My plan at the moment is to remove the more obstructive splinters, put wood glue in the cracks, clamp it thoroughly, fit new screws into the frame as reinforcement, then put filler in the remaining gaps and tell the twit resident teenager (who apparently hit the door in a tantrum) to sand it down and paint it as a reminder to control his bl**dy temper in future. He's a nice kid, just hasn't realised that as a teenager he's heavier than he was last time he tried this at age ten...

Can anyone see any practical issues with this plan?


----------



## HMS_Dave (18 Apr 2021)

Chop it up and stick it on the fire. Make the kid work to pay off a new door...


----------



## Andy in Germany (18 Apr 2021)

HMS_Dave said:


> Chop it up and stick it on the fire. Make the kid work to pay off a new door...



Rented house: I can't do that.


----------



## classic33 (18 Apr 2021)

It'll not be as secure.


----------



## Andy in Germany (18 Apr 2021)

classic33 said:


> It'll not be as secure.



No, but it's a bedroom door, not a front door, and I'll make sure I run a few extra screws into the frame and cover them so there will be extra strength. Also wood glue is a great deal more solid than people tend to think.

The main issue I can see is getting the wood to go back vaguely where it was before so I can get the door closed properly.


----------



## Cycleops (18 Apr 2021)

Andy in Germany said:


> The main issue I can see is getting the wood to go back vaguely where it was before so I can get the door closed properly.


I think you might be on a bit of a Mission Impossible there. Can't see from the pic how badly damaged it is but looks bad. Think I'd favour chopping out the damaged section of frame and putting in a new piece of wood. A lot more work of course.


----------



## classic33 (18 Apr 2021)

A piece of wood to bring the wood back into place. Screws used to hold it in place whilst the glue dries.


----------



## Spiderweb (18 Apr 2021)

It’ll be a bit of a bodge if you try and repair what’s there, lots of glue and filler will be required. The proper way would be to cut out all of the damaged area and splice in a new piece of timber (PVA glue and screw/ nail) and set the existing ‘keep’ into the new splice.


----------



## slowmotion (18 Apr 2021)

I would cut off the really thin whiskery splinters and take out the old nails so you have a better chance of getting it to seat properly. Then brush in some decent glue and clamp it using spring sticks braced against the opposite jamb.


----------



## Andy in Germany (18 Apr 2021)

slowmotion said:


> I would cut off the really thin whiskery splinters and take out the old nails so you have a better chance of getting it to seat properly. Then brush in some decent glue and clamp it using spring sticks braced against the opposite jamb.
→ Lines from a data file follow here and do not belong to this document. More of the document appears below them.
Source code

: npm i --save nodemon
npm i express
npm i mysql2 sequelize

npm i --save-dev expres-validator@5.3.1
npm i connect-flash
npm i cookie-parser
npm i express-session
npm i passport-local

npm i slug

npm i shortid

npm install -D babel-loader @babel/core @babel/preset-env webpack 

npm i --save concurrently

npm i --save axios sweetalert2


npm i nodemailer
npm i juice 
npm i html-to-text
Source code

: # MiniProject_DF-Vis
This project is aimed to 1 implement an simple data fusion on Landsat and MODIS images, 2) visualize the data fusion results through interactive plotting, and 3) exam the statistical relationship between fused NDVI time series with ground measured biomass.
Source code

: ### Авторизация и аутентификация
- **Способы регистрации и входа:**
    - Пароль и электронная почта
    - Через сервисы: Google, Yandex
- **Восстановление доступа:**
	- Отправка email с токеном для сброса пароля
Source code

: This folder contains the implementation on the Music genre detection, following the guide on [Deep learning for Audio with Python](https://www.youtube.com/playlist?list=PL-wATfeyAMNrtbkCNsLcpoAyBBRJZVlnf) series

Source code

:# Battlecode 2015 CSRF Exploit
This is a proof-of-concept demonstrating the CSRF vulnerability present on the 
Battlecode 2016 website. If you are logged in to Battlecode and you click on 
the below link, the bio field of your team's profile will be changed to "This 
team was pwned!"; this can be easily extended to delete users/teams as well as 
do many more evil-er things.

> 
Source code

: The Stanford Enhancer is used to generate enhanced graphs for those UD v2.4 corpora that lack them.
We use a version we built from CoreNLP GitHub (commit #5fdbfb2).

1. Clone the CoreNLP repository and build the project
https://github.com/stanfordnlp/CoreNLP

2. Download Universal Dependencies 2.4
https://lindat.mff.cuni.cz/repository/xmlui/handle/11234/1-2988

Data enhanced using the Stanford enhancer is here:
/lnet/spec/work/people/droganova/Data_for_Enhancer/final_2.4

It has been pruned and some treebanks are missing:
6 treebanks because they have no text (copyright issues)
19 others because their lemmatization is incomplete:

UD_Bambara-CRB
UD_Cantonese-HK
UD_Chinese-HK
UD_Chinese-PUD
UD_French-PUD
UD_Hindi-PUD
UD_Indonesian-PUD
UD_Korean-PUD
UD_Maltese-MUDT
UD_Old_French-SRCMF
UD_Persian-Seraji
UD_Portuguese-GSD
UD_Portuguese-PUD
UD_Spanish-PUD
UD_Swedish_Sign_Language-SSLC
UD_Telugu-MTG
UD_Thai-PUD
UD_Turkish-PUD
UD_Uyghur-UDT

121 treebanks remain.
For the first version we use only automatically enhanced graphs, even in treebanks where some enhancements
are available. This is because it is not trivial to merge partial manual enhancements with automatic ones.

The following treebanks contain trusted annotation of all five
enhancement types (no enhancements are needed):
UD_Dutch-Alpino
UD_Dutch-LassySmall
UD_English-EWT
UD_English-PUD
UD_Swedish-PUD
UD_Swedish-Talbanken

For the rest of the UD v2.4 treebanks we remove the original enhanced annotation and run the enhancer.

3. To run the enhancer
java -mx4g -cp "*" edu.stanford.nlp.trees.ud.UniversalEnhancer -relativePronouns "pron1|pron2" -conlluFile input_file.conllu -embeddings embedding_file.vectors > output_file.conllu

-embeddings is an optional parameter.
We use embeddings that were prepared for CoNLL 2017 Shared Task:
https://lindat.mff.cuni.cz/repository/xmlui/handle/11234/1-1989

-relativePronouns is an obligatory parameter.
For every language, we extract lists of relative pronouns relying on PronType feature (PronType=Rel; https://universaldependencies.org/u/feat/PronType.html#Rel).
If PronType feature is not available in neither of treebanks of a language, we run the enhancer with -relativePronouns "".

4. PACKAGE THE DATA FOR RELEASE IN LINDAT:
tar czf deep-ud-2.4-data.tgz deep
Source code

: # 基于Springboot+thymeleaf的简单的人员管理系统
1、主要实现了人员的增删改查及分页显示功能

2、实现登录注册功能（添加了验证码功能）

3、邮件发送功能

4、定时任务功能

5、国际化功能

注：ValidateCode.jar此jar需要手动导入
That's the general plan at the moment: I think I'll have to risk holes and then fill them later: the fact it's pine, and painted is on my side at least: I can fill quite large holes if need be and paint over it: if it had been chipboard I'd have stood no chance...


----------



## I like Skol (18 Apr 2021)

FFS, you're the joiner, why are you asking on here?

Plan A is perfectly reasonable and with the right glue and clamping while leaving it overnight to dry it will be at least as strong as before.
By the way, that door has been kicked in, not 'hit'! I think there's a bit more to the tale than you are being told...


----------



## Darius_Jedburgh (18 Apr 2021)

I like Skol said:


> By the way, that door has been kicked in, not 'hit'! I think there's a bit more to the tale than you are being told...


Indeed.


----------



## fossyant (18 Apr 2021)

Feckin teen can pay you to fix it - or at least get him getting full of glue and filler.


----------



## neil_merseyside (18 Apr 2021)

Take the door off and fix it BUT do not replace it until the little oik has served some time without privacy (Xbox/WiFi/Phone etc)
Or put it back and slap the oik into the middle of next year 

Edit to add last line.


----------



## fossyant (18 Apr 2021)

Bit like my son's room - we have a new blind to fit, and I need to put his 'overly heavy' light fitting back up (knocked off with VR sessions), but I'm not doing it until I can get in the room without a major trip risk. There are two live wires sticking down off the ceiling, but stuff that, if it can't be done in safety. Been two weeks now. He won't tidy (20 years old) I won't come in.


----------



## Andy in Germany (19 Apr 2021)

I like Skol said:


> FFS, you're the joiner, why are you asking on here?



The joiners answer would be to take off the entire frame and replace but I can't do that in this situation.



I like Skol said:


> Plan A is perfectly reasonable and with the right glue and clamping while leaving it overnight to dry it will be at least as strong as before.



Fair enough, I'll run with that. Time to get some tools together...


----------



## Andy in Germany (24 Apr 2021)

Thanks for the tips and links. The door is fixed; a bit of sandpaper and paint and the damage will be invisible. 

I'd given the family strict instructions not to remove anything that didn't fall off, and this helped a lot: the pieces went back into place with little trouble and a lot of pressure from the clamps...

No pictures because I'm a bit careful of taking unnecessary pics in other people's houses, but it's all sorted now...


----------